**Passage for review:**
* * * * * * *

She said by then she felt trapped by the situation and also like she was dependent on him because he was the only human she really saw or spoke to and when he withheld affection she felt really bad. She was a victim of childhood trauma, so I think this played into why she was so affected by this. He also told her he was a victim of past abuse and this made her feel sorry for him and excuse a lot of his actions.
Eventually it got to the point where he was never really nice and it was just outbursts and she got ill with stress so she bit the bullet and had him move out. Through all this, she hadn't really spoken to friends and family for months, but she spoke to me then and told me the whole story. She was really resolute that she realised how toxic and abusive he was and she said she was going to look for another job and return home and in the meantime was going to have no contact with him.
He continued to try and contact her, dropping things off, knocking on the door, emailing her and it was all saying he loved her and he was so sorry and it was just the drink and I begged her over time to report it and sort something legally to get him to leave her alone but she said it would blow over. It's a bit difficult as she is still loving in a different city with her new job and with the lockdown she's still isolated and alone now.
In the end he persuaded her to meet up for his closure against my advice. He persuaded her basically that it was all her fault, because she led him on by spending so much time with him, letting him sleep in her bed for months and live with her and she seemed to swallow that story hook, line and sinker and started saying she felt responsible for him having a mental health crisis and she "owed him" whatever he needed to move on.
After meeting him for closure he sort of sucked her back into the vortex and that turned into lots more urgent meetings he needed to have and her replying to his messages. She's gotten more and more ill with stress over it, but since she's been back in contact with him she suddenly seems to have adopted his reality and she thinks maybe she is the abuser and she says she doesn't trust her own judgement anymore.
I've tried to push her to see that he's an incredibly toxic person who plays on all her childhood wounds, but she oscillates between seeing that and agreeing with me to seeming to be almost angry that I am trying to separate her from him and she actually even defends him and puts a lot of the blame on herself. She even started saying she misses him.

* * * * * * *

**Stored data:**
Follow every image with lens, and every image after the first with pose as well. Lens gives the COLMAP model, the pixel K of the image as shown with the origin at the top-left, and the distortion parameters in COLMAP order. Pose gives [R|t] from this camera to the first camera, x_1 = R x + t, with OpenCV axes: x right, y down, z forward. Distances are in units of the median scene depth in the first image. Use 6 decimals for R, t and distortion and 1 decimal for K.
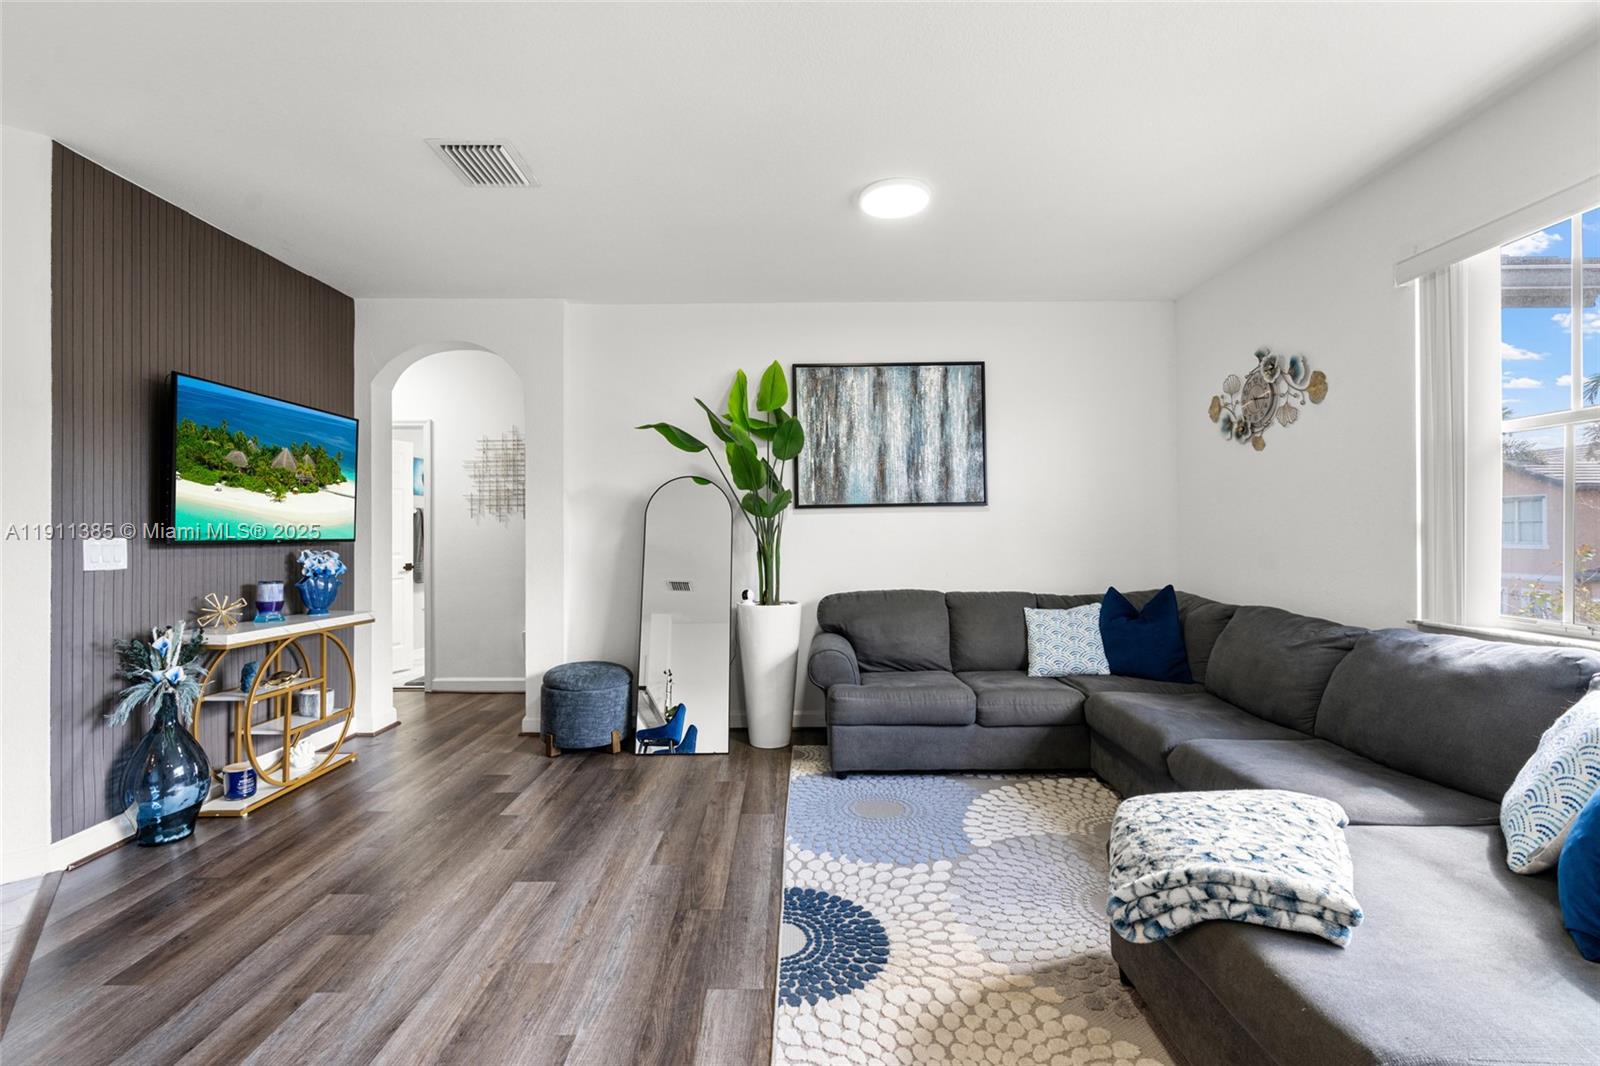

* * * * * * *

**Activity list:**
**a)** Output a verbatim excerpt from the passage about the friend's relationship, beginning at the words "After meeting him" and stopping after "own judgement anymore.".
**b)** According to the passage about the friend's relationship, why did she excuse a lot of his actions? Answer in one to three sentences.

**Results in order:**
**a)**
After meeting him for closure he sort of sucked her back into the vortex and that turned into lots more urgent meetings he needed to have and her replying to his messages. She's gotten more and more ill with stress over it, but since she's been back in contact with him she suddenly seems to have adopted his reality and she thinks maybe she is the abuser and she says she doesn't trust her own judgement anymore.

**b)** He told her he had been a victim of past abuse. This made her feel sorry for him, and so she excused a lot of what he did.